**Instructions for the task:** Leaving out the pictures, copy each record below exactly.

**Stored data:**
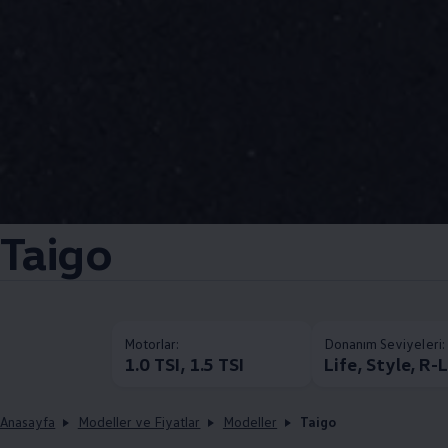
Taigo
Motorlar:
Donanım Seviyeleri:
1.0 TSI, 1.5 TSI
Life, Style, R-
Anasayfa
Modeller ve Fiyatlar
Modeller
Taigo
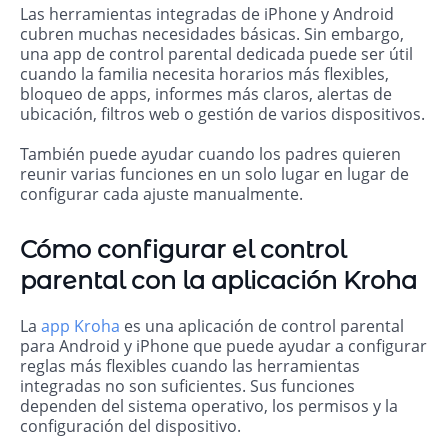
Las herramientas integradas de iPhone y Android
cubren muchas necesidades básicas. Sin embargo,
una app de control parental dedicada puede ser útil
cuando la familia necesita horarios más flexibles,
bloqueo de apps, informes más claros, alertas de
ubicación, filtros web o gestión de varios dispositivos.
También puede ayudar cuando los padres quieren
reunir varias funciones en un solo lugar en lugar de
configurar cada ajuste manualmente.
Cómo configurar el control
parental con la aplicación Kroha
La
app Kroha
es una aplicación de control parental
para Android y iPhone que puede ayudar a configurar
reglas más flexibles cuando las herramientas
integradas no son suficientes. Sus funciones
dependen del sistema operativo, los permisos y la
configuración del dispositivo.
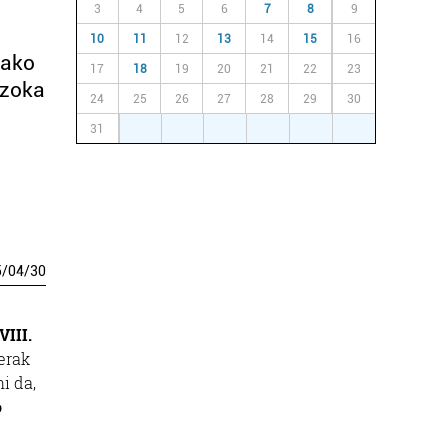
3
4
5
6
7
8
9
10
11
12
13
14
15
16
tako
17
18
19
20
21
22
23
Azoka
24
25
26
27
28
29
30
31
1
2
3
4
5
6
5
/
04
/
30
VIII.
erak
i da,
o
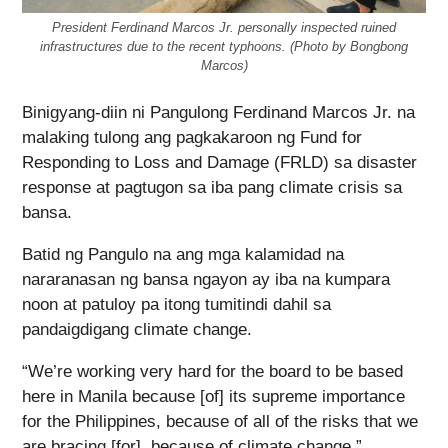
President Ferdinand Marcos Jr. personally inspected ruined
infrastructures due to the recent typhoons. (Photo by Bongbong
Marcos)
Binigyang-diin ni Pangulong Ferdinand Marcos Jr. na
malaking tulong ang pagkakaroon ng Fund for
Responding to Loss and Damage (FRLD) sa disaster
response at pagtugon sa iba pang climate crisis sa
bansa.
Batid ng Pangulo na ang mga kalamidad na
nararanasan ng bansa ngayon ay iba na kumpara
noon at patuloy pa itong tumitindi dahil sa
pandaigdigang climate change.
“We’re working very hard for the board to be based
here in Manila because [of] its supreme importance
for the Philippines, because of all of the risks that we
are bracing [for], because of climate change,”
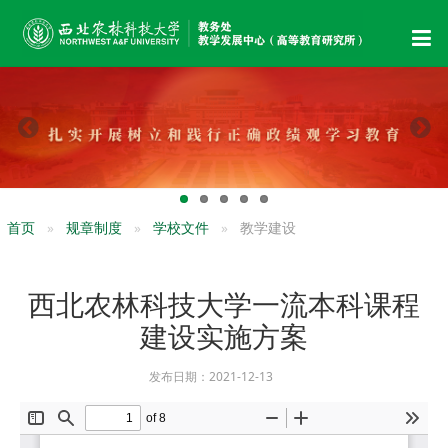
首页
规章制度
学校文件
教学建设
西北农林科技大学一流本科课程
建设实施方案
发布日期：2021-12-13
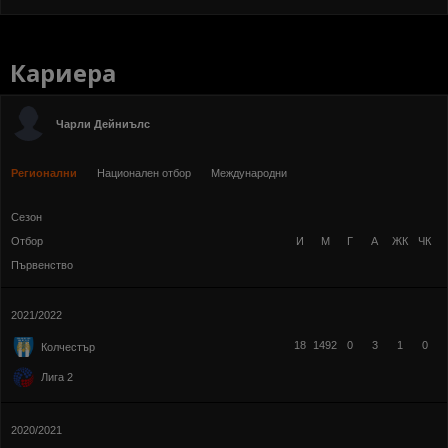
Кариера
Чарли Дейниълс
Регионални
Национален отбор
Международни
Сезон
Отбор
И
М
Г
А
ЖК
ЧК
Първенство
2021/2022
18
1492
0
3
1
0
Колчестър
Лига 2
2020/2021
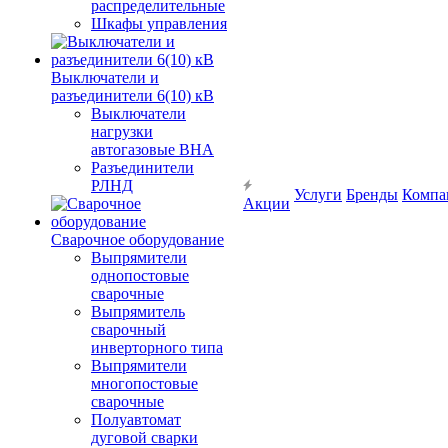
распределительные
Шкафы управления
Выключатели и
разъединители 6(10) кВ
Выключатели
нагрузки
автогазовые ВНА
Разъединители
РЛНД
Услуги
Бренды
Компа
Акции
Сварочное оборудование
Выпрямители
однопостовые
сварочные
Выпрямитель
сварочный
инверторного типа
Выпрямители
многопостовые
сварочные
Полуавтомат
дуговой сварки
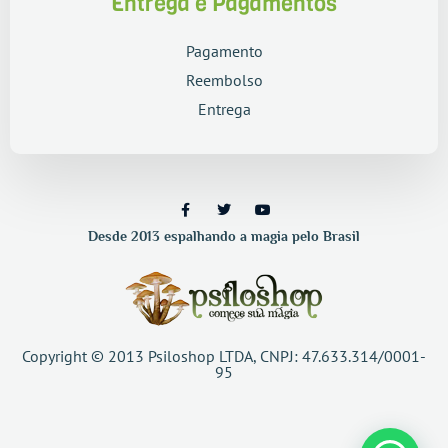
Entrega e Pagamentos
Pagamento
Reembolso
Entrega
Desde 2013 espalhando a magia pelo Brasil
Copyright © 2013 Psiloshop LTDA, CNPJ: 47.633.314/0001-
95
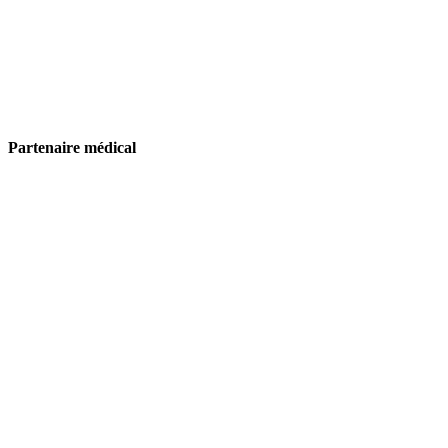
Partenaire médical
Neuchâtel Xamax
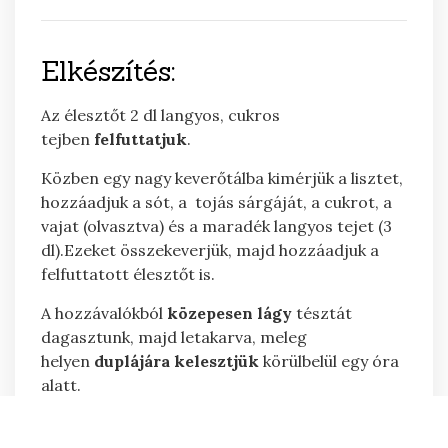
Elkészítés:
Az élesztőt 2 dl langyos, cukros
tejben
felfuttatjuk
.
Közben egy nagy keverőtálba kimérjük a lisztet,
hozzáadjuk a sót, a tojás sárgáját, a cukrot, a
vajat (olvasztva) és a maradék langyos tejet (3
dl).Ezeket összekeverjük, majd hozzáadjuk a
felfuttatott élesztőt is.
A hozzávalókból
közepesen lágy
tésztát
dagasztunk, majd letakarva, meleg
helyen
duplájára kelesztjük
körülbelül egy óra
alatt.
Miután megkelt lisztezett deszkán egy kicsit
kinyújtjuk, és
20-22 darabra osztjuk
. A deszkán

**Answer to this exercise:**
Taigo
Motorlar:
Donanım Seviyeleri:
1.0 TSI, 1.5 TSI
Life, Style, R-
Anasayfa
Modeller ve Fiyatlar
Modeller
Taigo
Las herramientas integradas de iPhone y Android
cubren muchas necesidades básicas. Sin embargo,
una app de control parental dedicada puede ser útil
cuando la familia necesita horarios más flexibles,
bloqueo de apps, informes más claros, alertas de
ubicación, filtros web o gestión de varios dispositivos.
También puede ayudar cuando los padres quieren
reunir varias funciones en un solo lugar en lugar de
configurar cada ajuste manualmente.
Cómo configurar el control
parental con la aplicación Kroha
La
app Kroha
es una aplicación de control parental
para Android y iPhone que puede ayudar a configurar
reglas más flexibles cuando las herramientas
integradas no son suficientes. Sus funciones
dependen del sistema operativo, los permisos y la
configuración del dispositivo.
3
4
5
6
7
8
9
10
11
12
13
14
15
16
tako
17
18
19
20
21
22
23
Azoka
24
25
26
27
28
29
30
31
1
2
3
4
5
6
5
/
04
/
30
VIII.
erak
i da,
o
President Ferdinand Marcos Jr. personally inspected ruined
infrastructures due to the recent typhoons. (Photo by Bongbong
Marcos)
Binigyang-diin ni Pangulong Ferdinand Marcos Jr. na
malaking tulong ang pagkakaroon ng Fund for
Responding to Loss and Damage (FRLD) sa disaster
response at pagtugon sa iba pang climate crisis sa
bansa.
Batid ng Pangulo na ang mga kalamidad na
nararanasan ng bansa ngayon ay iba na kumpara
noon at patuloy pa itong tumitindi dahil sa
pandaigdigang climate change.
“We’re working very hard for the board to be based
here in Manila because [of] its supreme importance
for the Philippines, because of all of the risks that we
are bracing [for], because of climate change,”
首页
规章制度
学校文件
教学建设
西北农林科技大学一流本科课程
建设实施方案
发布日期：2021-12-13
Кариера
Чарли Дейниълс
Регионални
Национален отбор
Международни
Сезон
Отбор
И
М
Г
А
ЖК
ЧК
Първенство
2021/2022
18
1492
0
3
1
0
Колчестър
Лига 2
2020/2021
распределительные
Шкафы управления
Выключатели и
разъединители 6(10) кВ
Выключатели
нагрузки
автогазовые ВНА
Разъединители
РЛНД
Услуги
Бренды
Компа
Акции
Сварочное оборудование
Выпрямители
однопостовые
сварочные
Выпрямитель
сварочный
инверторного типа
Выпрямители
многопостовые
сварочные
Полуавтомат
дуговой сварки
Entrega e Pagamentos
Pagamento
Reembolso
Entrega
Desde 2013 espalhando a magia pelo Brasil
Copyright © 2013 Psiloshop LTDA, CNPJ: 47.633.314/0001-
95
Partenaire médical
Neuchâtel Xamax
Elkészítés:
Az élesztőt 2 dl langyos, cukros
tejben
felfuttatjuk
.
Közben egy nagy keverőtálba kimérjük a lisztet,
hozzáadjuk a sót, a tojás sárgáját, a cukrot, a
vajat (olvasztva) és a maradék langyos tejet (3
dl).Ezeket összekeverjük, majd hozzáadjuk a
felfuttatott élesztőt is.
A hozzávalókból
közepesen lágy
tésztát
dagasztunk, majd letakarva, meleg
helyen
duplájára kelesztjük
körülbelül egy óra
alatt.
Miután megkelt lisztezett deszkán egy kicsit
kinyújtjuk, és
20-22 darabra osztjuk
. A deszkán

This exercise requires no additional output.